- TO-DO LIST:
- A) Reproduce the passage of the gardening text starting at "This is the" and ending at "around for everyone.".
- B) Render this sentence from the gardening text in Spanish: "This is the time of year when competition for nutrients in your garden is at its peak."
- C) For each statement below, answer yes or no according to the gardening text and quote the words that decide it: (i) Late spring is given as mid-May through early June. (ii) Flowering perennials and annuals need no fertilizer heading into the warmer months. (iii) Tomatoes and peppers are described as heavy feeders.

Hand holding back leaves of radishes growing in garden

Late spring – mid-May through early June – is a deceptive period of time for most gardeners, vegetable or ornamental.

This is that weird time in the growing season, where nearly everything in your garden looks perfect, it’s a veritable Eden. Cool-weather crops are filled in and ready to be picked. Everything is that beautiful, bright spring green. You’re either getting ready to or have planted warm-weather seedlings outdoors. There’s nary a pest in sight, and everything is healthy and lush.

It’s easy to put your garden on autopilot when everything seems to be smooth sailing.

Everything is just so perfect…for now.

But remember, with heat comes pests and drought and weeds that thrive while your tender cultivated plants struggle. With summer comes busy schedules: kids are out of school, there are parties and barbecues and vacations.

Late spring is a bit like being at the very top of that big drop on a roller coaster, any moment now, that pause will be over, and the summer will be flashing by in a blur. So, let’s tackle some small jobs now that will save future you time and frustration come July.

1. Side Dress with Fertilizer

You amended and fertilized at the beginning of the planting season. You put worm castings, mycorrhizae and other plant goodies in the ground before you planted your cool-weather crops. That was several weeks and about sixty-two radishes and thirty-nine onion sets ago.

Shallots growing in raised bed
My shallots need a side-dress of fertilizer for their final early summer push. That is, if I can find the soil.

It’s time to side-dress and scratch in your next batch of fertilizer. As we head into the final stretch of spring, this next feeding will give cool-weather crops like lettuce a boost, onions and other alliums the nutrients needed to keep making more layers, and ensure all the warm-weather crops you’re about to plant have plenty of nutrients to get established and start producing, too.

This is the time of year when competition for nutrients in your garden is at its peak.

You’ve got cool-weather crops entering their final push, and you’re planting many warm-weather crops that need extra nutrients for foliage and flower development. (Quite a few of which, tomatoes, peppers, etc., are heavy feeders.) Let’s avoid any Oliver Twist situations here and ensure that there’s plenty to go around for everyone.

Don’t forget your ornamentals. Flowering perennials and annuals benefit from a side-dressing of fertilizer as we head into the warmer months to ensure you have beautiful blooms all summer long.

- STORED DATA:
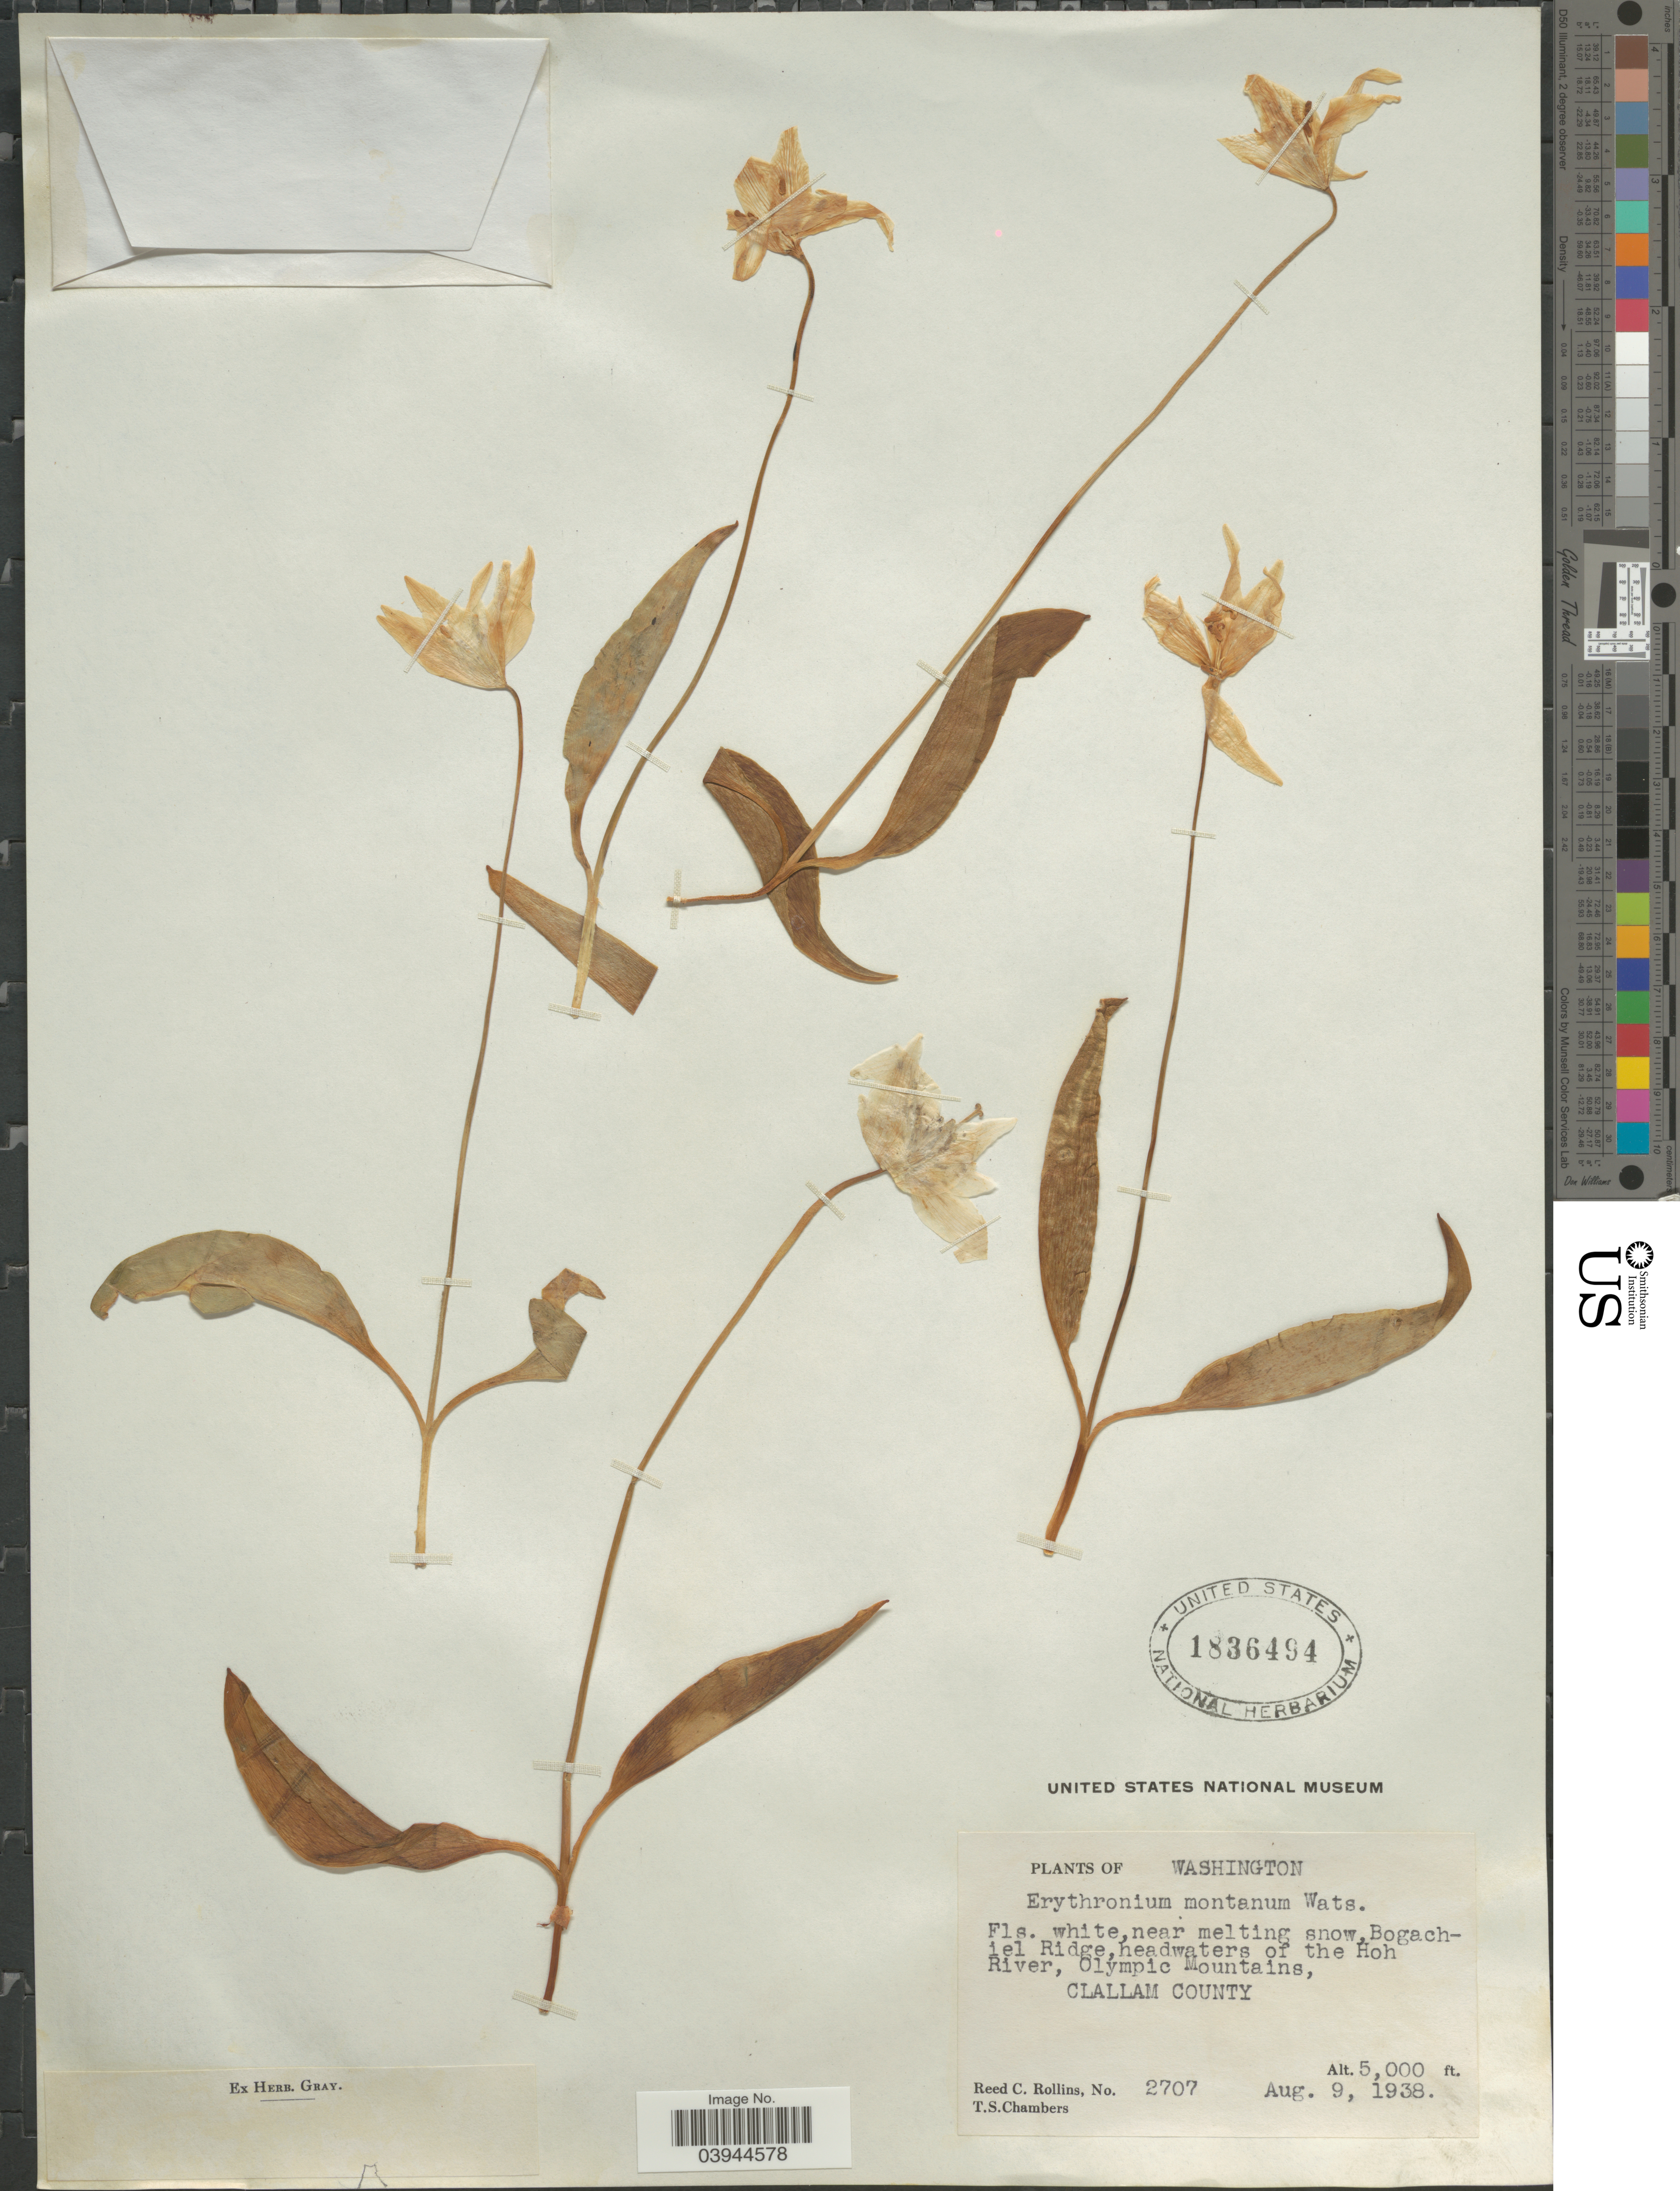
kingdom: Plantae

* * *

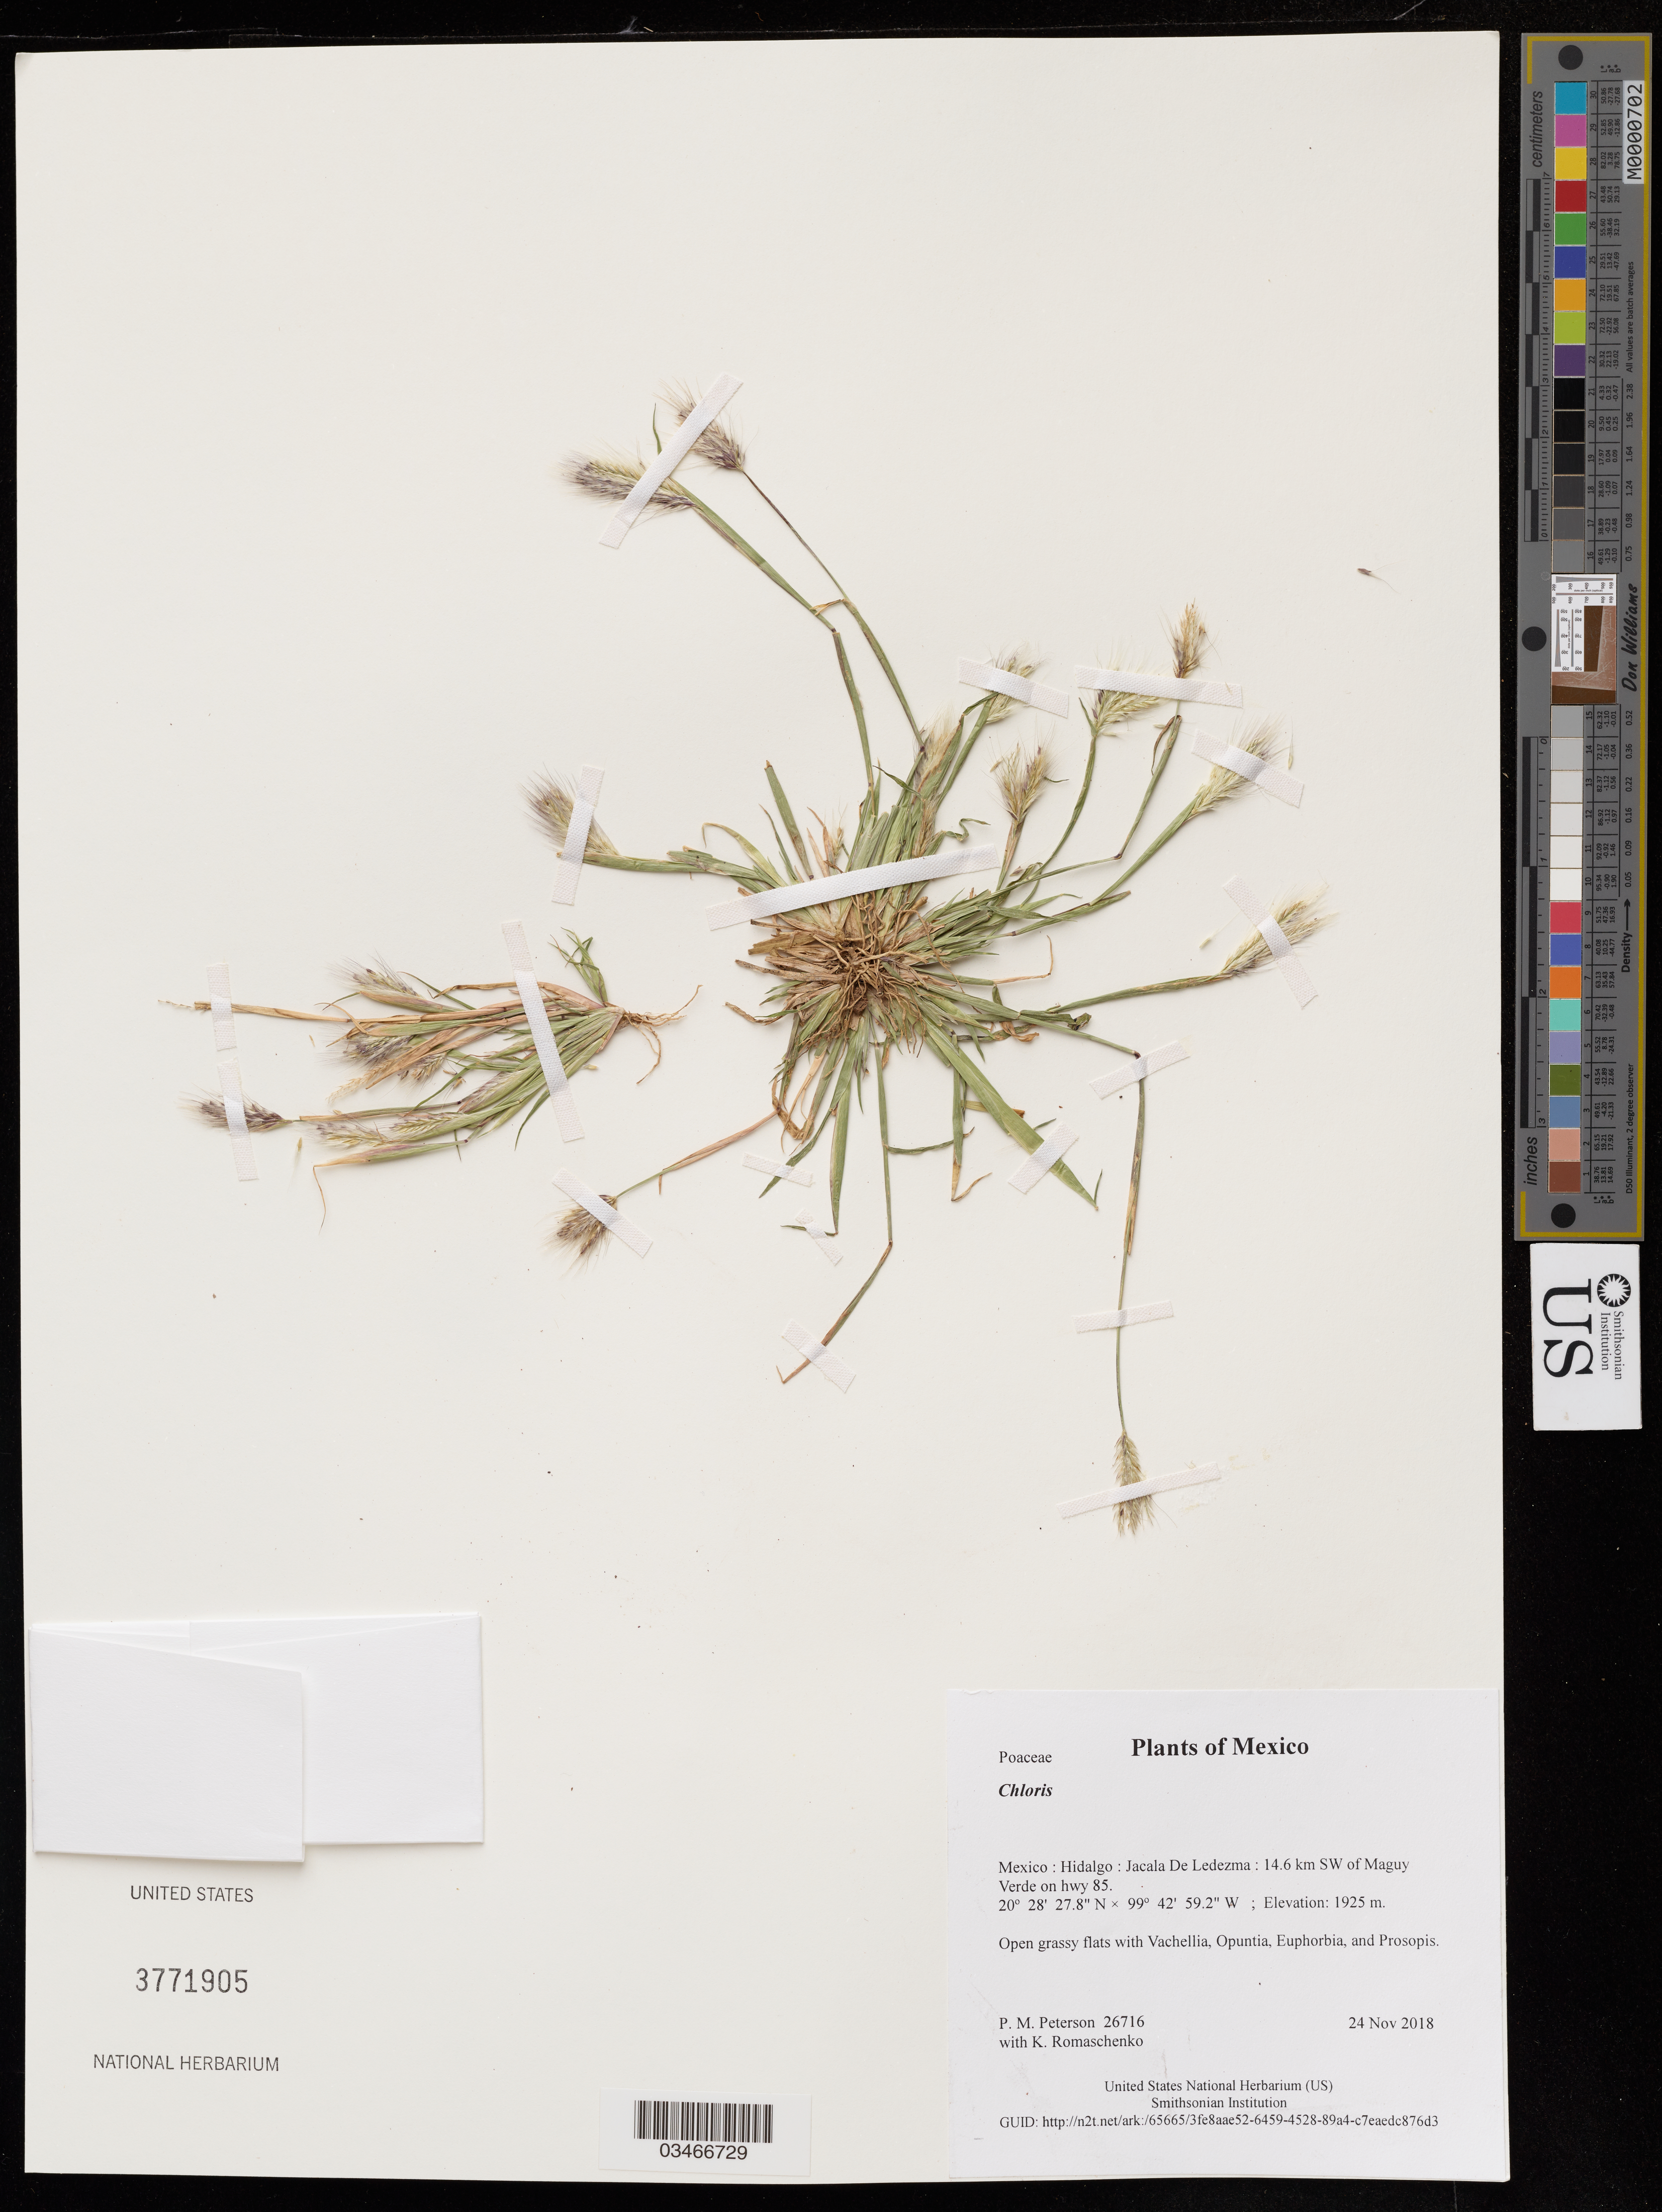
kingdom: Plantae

- PER-TASK ANSWERS:
- A)
This is the time of year when competition for nutrients in your garden is at its peak.

You’ve got cool-weather crops entering their final push, and you’re planting many warm-weather crops that need extra nutrients for foliage and flower development. (Quite a few of which, tomatoes, peppers, etc., are heavy feeders.) Let’s avoid any Oliver Twist situations here and ensure that there’s plenty to go around for everyone.

- B) Esta es la época del año en que la competencia por los nutrientes en tu jardín está en su punto máximo.

- C)
(i) Yes: "Late spring – mid-May through early June"
(ii) No: "Flowering perennials and annuals benefit from a side-dressing of fertilizer as we head into the warmer months"
(iii) Yes: "tomatoes, peppers, etc., are heavy feeders"